[[ INPUT DATA, beginning ]]
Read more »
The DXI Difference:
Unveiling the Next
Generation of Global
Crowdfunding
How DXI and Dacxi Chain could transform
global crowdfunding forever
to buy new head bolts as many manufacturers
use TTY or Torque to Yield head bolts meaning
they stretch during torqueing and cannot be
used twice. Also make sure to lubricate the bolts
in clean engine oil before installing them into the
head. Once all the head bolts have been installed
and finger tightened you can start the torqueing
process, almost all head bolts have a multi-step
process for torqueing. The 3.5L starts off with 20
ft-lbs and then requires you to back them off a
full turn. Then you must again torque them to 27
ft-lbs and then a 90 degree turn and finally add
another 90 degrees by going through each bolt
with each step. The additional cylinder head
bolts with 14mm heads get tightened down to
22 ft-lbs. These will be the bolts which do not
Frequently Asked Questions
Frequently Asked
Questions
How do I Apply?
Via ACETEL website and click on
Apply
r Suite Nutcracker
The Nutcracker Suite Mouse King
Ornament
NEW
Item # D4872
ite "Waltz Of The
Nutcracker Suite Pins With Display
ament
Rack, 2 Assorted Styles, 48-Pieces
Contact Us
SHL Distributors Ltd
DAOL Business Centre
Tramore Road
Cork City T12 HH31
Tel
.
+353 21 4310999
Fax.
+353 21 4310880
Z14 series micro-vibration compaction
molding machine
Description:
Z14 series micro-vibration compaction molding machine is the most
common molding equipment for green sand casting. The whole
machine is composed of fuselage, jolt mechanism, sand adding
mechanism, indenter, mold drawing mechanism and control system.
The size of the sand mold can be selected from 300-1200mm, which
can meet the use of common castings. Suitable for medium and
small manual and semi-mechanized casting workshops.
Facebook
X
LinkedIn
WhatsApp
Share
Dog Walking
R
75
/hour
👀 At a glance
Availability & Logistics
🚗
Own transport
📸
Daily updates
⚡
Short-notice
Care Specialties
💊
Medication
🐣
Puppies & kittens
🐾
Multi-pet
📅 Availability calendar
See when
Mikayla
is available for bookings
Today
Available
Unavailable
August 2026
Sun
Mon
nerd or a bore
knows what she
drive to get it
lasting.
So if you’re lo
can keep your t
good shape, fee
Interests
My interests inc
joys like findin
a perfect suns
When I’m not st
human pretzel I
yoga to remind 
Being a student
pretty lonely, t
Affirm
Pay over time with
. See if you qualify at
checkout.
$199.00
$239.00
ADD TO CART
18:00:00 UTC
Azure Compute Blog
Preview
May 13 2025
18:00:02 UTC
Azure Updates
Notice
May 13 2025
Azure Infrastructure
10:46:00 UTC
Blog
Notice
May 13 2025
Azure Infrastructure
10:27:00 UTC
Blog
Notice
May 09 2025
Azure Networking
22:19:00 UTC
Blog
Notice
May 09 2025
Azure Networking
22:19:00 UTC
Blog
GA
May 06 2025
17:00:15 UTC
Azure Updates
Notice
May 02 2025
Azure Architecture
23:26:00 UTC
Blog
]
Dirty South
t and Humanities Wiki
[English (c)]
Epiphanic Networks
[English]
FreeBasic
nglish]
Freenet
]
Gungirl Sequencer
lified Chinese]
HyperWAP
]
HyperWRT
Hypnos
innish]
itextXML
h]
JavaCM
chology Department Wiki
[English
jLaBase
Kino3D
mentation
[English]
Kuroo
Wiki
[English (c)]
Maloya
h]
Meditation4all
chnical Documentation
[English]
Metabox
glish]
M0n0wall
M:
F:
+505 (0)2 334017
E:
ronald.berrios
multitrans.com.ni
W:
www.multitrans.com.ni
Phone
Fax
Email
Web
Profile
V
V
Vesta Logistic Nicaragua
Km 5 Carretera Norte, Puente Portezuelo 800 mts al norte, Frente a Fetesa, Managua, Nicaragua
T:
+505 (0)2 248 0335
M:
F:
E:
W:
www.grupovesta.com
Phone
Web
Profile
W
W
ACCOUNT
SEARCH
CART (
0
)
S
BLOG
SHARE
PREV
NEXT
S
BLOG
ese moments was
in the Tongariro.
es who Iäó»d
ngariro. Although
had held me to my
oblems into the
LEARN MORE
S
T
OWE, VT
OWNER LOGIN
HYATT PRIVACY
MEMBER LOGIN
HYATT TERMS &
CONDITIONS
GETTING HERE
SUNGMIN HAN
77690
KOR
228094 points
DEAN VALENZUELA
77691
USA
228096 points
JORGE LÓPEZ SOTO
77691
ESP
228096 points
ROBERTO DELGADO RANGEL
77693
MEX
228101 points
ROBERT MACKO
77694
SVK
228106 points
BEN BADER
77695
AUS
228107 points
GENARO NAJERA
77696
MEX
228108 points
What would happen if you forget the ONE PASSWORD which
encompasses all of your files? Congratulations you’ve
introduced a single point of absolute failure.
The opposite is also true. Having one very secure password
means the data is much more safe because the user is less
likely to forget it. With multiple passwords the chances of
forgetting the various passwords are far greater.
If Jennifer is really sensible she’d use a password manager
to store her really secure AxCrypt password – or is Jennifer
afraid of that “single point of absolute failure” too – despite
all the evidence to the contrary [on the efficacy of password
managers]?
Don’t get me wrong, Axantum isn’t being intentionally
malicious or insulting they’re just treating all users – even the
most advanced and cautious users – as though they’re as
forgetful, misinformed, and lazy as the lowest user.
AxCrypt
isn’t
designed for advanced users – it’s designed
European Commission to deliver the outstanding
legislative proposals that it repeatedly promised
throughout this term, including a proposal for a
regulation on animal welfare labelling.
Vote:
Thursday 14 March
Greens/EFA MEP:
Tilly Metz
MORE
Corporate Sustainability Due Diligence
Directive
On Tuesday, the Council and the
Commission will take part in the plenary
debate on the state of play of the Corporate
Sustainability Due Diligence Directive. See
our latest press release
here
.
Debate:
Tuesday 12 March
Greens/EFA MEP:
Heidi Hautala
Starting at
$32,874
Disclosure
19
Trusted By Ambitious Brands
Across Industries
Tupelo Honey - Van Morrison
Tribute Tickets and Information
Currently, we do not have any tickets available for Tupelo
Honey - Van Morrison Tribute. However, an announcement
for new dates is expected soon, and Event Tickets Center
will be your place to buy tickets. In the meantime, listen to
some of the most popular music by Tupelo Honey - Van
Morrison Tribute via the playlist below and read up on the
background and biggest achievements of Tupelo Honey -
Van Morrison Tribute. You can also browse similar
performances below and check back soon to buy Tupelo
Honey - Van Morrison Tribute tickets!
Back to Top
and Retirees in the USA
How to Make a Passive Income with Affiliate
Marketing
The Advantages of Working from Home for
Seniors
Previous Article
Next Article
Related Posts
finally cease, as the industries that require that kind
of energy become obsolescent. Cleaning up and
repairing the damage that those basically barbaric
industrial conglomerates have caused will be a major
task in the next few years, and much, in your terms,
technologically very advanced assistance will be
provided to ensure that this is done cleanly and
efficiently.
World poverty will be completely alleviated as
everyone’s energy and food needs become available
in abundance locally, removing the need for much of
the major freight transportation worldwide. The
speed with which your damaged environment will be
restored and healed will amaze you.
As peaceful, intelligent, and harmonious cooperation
[[ INPUT DATA, end ]]
TASK TO CARRY OUT:
Copy out every line of the material above that contains the string "Commission".

RESULT OF THE EXERCISE:
European Commission to deliver the outstanding
Commission will take part in the plenary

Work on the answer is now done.